A wave of adrenaline pulsed through Claire, but she trained her eyes on the floor now, her face frozen. Could she escape? Why was he telling her this?
“I can’t let you escape,” he said in the softest voice. “I’d be sent to . . . well, you know where.” He stepped away, shuffling his feet awkwardly, and then he hastened to the stove and plated a thick slice of toasted bread and a hunk of cheese. “Here.” He set it on the table, and then refilled her cup and set it next to the plate.
Claire stared at the food and walked to the table. She didn’t think it was a trick. She looked up at Liam, her brows knitting together, wondering.
He looked back at her with softer eyes now, giving away the slightest hint of emotion. Perhaps there was a soul inside, somewhere.
“Why?” Claire asked, her voice clotting on the word, leaving it stuck in her throat.
Liam opened his lips as if to speak, and then closed them and turned away. He went to the window and peered out, keeping an eye on her as well. “Just hurry,” he said.
Claire, gripping the back of the chair to hold herself steady, bit her lip and glanced at the door.
“Don’t,” Liam said. He shook his head slightly, a warning. “You won’t make it.”
She swallowed hard, the food wavering in front of her. She knew Liam was right. She wasn’t strong enough. But maybe she could build up her strength again.
She tugged on the chair, straining to slide it back, and then sat down. “Thank you,” she whispered. She ate.
Liam watched her out of the corner of his eye.
When she finished, she asked, “Is it all right if I stand?”
“Sure,” he said. “Stay over there, though.”
She nodded, and stretched her muscles carefully.
From the back part of the house came a thump. Liam tensed immediately, and then relaxed.
“Bethesda?” Claire whispered, ready to hide.
“No.”
Claire’s eyes widened. She had suspected something for days, whenever she’d heard people moving about. “Is someone else . . . here?”
Liam looked at her.
“Liam,” Claire said, “is it Gunnar?”
After a moment, Liam nodded so slightly that Claire almost didn’t see it.
A sigh escaped her. She closed her eyes and brought her hands to her face, shaking her head, wondering what would become of them all. The situation was beyond hope. And then she
turned, dejected, went back to her pantry cell, and sat on the floor, placing the gag back into her mouth, and waited for Liam to tie her up again.
Descent
The next day Alex was no closer to a solution. While Sean, Meghan, Henry, and the Silents began stacking frozen creatures to make a stairway to the top of the wall, Alex made the rounds of the Unwanteds, trying to boost morale and offer help in any way he could.
“We need more water,” grumbled a woman on the beach. “The ration you’re giving us is worse than in Quill.”
“I’m starving,” a man said. “I haven’t eaten a thing in two days.”
“This place is a disaster,” voiced a group of Unwanted boys from Alex’s year. A few of them jeered. Cole Wickett took Alex aside. “Come on, Alex,” he said earnestly. “You’ve got to do something. People are going to leave, you know?”
Alex pressed his lips together. So far today he had taken a number of verbal beatings from the people of Artimé, and he was beginning to feel defensive and desperate. “I know,” he said. “We’re doing everything we can. I don’t know what else to say.”
Cole shook his head. “I’m sorry, Al, but . . . ” He looked around at all the Unwanteds, some weak and ill, sprawled on the ground, others grumbling in small groups, and still others lining the shore trying desperately to catch fish, with little success. “This place is starting to remind me of the Ancients Sector. Somebody’s got to step it up here. Fast.”

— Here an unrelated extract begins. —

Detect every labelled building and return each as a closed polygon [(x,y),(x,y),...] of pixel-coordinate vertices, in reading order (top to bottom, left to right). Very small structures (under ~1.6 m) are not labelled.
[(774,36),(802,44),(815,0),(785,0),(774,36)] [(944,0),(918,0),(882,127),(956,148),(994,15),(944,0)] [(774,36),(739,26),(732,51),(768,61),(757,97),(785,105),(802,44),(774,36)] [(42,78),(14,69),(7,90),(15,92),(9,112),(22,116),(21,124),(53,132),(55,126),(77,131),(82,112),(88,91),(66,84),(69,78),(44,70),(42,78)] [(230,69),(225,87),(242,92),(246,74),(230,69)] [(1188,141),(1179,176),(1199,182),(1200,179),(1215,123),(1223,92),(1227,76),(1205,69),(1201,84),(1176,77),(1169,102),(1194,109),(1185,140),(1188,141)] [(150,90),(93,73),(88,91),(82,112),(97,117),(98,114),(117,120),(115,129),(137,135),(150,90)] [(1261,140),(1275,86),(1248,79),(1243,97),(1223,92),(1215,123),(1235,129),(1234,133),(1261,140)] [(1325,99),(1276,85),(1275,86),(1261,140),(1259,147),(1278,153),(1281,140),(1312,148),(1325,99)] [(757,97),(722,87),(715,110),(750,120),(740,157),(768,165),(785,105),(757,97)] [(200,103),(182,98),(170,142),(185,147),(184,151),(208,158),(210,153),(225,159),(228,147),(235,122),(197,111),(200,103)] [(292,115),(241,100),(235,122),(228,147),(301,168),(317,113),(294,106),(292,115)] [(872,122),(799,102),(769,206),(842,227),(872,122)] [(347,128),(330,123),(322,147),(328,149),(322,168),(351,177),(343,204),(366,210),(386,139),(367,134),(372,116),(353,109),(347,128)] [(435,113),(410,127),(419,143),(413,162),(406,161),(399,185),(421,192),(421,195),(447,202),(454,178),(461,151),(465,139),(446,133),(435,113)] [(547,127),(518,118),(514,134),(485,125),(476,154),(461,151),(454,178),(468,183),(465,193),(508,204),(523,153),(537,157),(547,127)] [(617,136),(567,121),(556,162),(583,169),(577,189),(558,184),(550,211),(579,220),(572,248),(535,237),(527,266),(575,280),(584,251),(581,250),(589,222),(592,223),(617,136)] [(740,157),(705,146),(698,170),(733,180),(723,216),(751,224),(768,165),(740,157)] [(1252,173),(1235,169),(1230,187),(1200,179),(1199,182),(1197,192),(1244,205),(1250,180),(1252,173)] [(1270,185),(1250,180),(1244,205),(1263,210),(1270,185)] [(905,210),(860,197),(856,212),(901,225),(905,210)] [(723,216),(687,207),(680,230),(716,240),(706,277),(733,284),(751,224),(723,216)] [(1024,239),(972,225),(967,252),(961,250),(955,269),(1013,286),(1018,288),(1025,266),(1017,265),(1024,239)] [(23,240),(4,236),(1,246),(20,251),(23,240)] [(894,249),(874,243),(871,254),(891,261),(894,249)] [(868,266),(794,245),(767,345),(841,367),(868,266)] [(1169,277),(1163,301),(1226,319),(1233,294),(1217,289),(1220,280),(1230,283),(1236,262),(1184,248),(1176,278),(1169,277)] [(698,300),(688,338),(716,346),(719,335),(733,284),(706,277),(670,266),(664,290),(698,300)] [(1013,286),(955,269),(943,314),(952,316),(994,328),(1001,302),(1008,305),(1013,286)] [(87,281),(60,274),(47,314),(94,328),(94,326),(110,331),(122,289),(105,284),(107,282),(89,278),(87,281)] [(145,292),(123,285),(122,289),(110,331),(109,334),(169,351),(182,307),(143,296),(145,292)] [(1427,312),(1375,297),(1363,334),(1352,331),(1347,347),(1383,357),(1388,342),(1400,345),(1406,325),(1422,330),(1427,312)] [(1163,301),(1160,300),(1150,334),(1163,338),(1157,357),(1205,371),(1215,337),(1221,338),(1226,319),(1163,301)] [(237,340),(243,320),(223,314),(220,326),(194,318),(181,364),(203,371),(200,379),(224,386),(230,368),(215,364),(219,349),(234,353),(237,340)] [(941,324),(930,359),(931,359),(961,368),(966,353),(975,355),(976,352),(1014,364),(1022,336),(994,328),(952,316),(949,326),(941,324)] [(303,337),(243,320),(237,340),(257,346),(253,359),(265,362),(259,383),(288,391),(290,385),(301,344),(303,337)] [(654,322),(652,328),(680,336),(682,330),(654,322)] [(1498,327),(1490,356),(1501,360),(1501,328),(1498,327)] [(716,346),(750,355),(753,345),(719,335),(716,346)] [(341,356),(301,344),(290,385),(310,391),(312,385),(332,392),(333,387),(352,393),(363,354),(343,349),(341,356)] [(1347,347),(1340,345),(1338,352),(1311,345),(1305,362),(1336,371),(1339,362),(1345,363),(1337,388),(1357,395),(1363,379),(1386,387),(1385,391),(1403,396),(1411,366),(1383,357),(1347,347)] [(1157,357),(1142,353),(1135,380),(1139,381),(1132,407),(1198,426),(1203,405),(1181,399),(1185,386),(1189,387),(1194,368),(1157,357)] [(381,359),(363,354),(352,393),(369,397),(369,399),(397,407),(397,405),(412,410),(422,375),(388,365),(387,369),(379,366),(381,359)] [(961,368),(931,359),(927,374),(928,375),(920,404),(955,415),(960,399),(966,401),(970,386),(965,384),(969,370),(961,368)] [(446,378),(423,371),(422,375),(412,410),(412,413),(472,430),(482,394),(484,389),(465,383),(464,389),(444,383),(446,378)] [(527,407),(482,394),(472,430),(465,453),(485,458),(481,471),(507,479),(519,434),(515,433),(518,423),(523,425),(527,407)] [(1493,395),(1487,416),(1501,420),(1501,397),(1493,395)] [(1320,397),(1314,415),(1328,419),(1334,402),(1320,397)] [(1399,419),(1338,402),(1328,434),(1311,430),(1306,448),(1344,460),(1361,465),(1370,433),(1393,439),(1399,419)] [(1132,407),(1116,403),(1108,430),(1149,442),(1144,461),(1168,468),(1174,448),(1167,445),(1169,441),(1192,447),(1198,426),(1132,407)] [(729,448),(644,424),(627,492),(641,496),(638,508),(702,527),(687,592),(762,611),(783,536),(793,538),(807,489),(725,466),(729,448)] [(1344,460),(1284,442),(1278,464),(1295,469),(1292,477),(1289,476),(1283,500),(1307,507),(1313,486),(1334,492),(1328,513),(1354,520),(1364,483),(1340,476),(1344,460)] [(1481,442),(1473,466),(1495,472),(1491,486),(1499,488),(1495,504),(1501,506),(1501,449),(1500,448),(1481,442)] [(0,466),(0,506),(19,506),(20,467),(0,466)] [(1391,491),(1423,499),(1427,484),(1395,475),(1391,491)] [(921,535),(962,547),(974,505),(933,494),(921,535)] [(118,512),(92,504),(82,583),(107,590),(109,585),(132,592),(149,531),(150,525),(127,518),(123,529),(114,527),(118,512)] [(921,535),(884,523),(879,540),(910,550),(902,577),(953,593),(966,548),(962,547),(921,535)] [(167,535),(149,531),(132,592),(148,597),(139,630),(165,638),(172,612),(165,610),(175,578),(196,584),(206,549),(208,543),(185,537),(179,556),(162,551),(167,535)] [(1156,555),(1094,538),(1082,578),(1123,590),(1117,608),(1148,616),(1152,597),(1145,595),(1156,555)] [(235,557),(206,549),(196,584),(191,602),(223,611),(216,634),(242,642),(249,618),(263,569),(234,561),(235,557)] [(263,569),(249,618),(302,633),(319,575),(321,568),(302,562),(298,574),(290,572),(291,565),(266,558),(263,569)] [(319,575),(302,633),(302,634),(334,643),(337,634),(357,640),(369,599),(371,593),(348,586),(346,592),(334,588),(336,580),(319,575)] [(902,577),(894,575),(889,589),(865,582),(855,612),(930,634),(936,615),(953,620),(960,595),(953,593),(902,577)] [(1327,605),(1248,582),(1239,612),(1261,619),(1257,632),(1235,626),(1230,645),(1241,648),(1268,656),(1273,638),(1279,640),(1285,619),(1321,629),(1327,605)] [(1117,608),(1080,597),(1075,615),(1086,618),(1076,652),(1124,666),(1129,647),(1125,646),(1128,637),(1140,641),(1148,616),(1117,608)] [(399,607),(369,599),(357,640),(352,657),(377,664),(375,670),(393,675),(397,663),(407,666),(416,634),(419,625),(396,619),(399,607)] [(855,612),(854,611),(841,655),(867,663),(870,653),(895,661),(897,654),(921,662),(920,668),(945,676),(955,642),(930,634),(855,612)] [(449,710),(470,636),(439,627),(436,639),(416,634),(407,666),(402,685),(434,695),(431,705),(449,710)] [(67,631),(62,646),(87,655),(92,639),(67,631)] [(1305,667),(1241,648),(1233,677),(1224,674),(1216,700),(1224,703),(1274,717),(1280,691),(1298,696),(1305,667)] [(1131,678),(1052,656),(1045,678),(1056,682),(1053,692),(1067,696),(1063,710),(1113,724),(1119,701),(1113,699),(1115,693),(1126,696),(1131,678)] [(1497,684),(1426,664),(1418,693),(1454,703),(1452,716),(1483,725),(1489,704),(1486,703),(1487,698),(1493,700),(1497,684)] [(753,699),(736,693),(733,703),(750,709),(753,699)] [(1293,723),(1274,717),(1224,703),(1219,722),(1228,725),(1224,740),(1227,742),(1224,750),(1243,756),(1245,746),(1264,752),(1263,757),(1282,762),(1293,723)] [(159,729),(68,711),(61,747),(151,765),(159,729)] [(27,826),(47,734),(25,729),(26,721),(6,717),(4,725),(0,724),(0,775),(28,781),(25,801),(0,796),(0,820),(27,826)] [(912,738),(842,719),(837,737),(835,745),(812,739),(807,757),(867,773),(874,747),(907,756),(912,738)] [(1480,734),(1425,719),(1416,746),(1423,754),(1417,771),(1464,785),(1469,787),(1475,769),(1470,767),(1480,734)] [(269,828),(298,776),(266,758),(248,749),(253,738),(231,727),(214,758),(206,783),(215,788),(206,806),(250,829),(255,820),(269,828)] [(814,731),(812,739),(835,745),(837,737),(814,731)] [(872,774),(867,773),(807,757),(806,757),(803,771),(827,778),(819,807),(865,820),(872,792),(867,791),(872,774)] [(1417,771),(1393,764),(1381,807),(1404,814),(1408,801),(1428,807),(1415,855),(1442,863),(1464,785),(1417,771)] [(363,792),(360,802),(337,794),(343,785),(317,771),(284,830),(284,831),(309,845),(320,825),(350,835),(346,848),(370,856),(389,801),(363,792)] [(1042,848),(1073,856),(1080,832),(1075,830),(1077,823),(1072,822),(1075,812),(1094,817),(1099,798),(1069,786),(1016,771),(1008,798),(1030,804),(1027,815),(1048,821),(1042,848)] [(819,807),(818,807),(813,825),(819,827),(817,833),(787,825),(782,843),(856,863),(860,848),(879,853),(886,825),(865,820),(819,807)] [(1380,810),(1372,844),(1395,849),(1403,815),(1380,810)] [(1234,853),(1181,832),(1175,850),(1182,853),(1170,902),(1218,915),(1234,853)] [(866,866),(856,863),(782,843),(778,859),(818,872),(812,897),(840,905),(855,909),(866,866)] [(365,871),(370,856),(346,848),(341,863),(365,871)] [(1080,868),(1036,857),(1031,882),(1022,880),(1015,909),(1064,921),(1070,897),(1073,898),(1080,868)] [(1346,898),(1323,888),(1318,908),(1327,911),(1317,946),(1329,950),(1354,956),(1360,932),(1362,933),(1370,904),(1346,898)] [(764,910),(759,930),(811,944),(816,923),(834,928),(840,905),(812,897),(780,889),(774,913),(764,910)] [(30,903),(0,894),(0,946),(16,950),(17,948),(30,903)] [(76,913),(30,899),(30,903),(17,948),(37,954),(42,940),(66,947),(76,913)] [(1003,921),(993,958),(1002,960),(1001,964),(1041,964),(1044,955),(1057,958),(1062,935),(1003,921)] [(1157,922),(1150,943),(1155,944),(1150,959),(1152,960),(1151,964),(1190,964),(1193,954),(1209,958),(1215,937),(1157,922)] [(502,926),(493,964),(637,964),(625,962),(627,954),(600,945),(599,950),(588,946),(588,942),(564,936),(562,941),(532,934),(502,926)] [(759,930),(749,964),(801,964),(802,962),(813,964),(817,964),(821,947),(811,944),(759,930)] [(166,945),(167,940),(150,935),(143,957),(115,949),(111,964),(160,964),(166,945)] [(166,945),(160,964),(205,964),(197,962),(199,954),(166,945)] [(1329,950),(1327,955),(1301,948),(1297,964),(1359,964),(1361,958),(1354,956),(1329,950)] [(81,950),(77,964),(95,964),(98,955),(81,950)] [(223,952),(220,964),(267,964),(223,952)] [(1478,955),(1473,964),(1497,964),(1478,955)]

And it’s obviously not you. Cole didn’t say it, but it was implied. Alex felt the hopelessness of it all pulling him down, and at the same time a wave of reckless anger rushed up from his collarbone and he threw his hands up in the air. “Well, maybe you should be in charge, then. I never wanted this job, you know.” His mouth twisted against his will. “What do you want me to do, anyway? What exactly does everybody expect me to do?”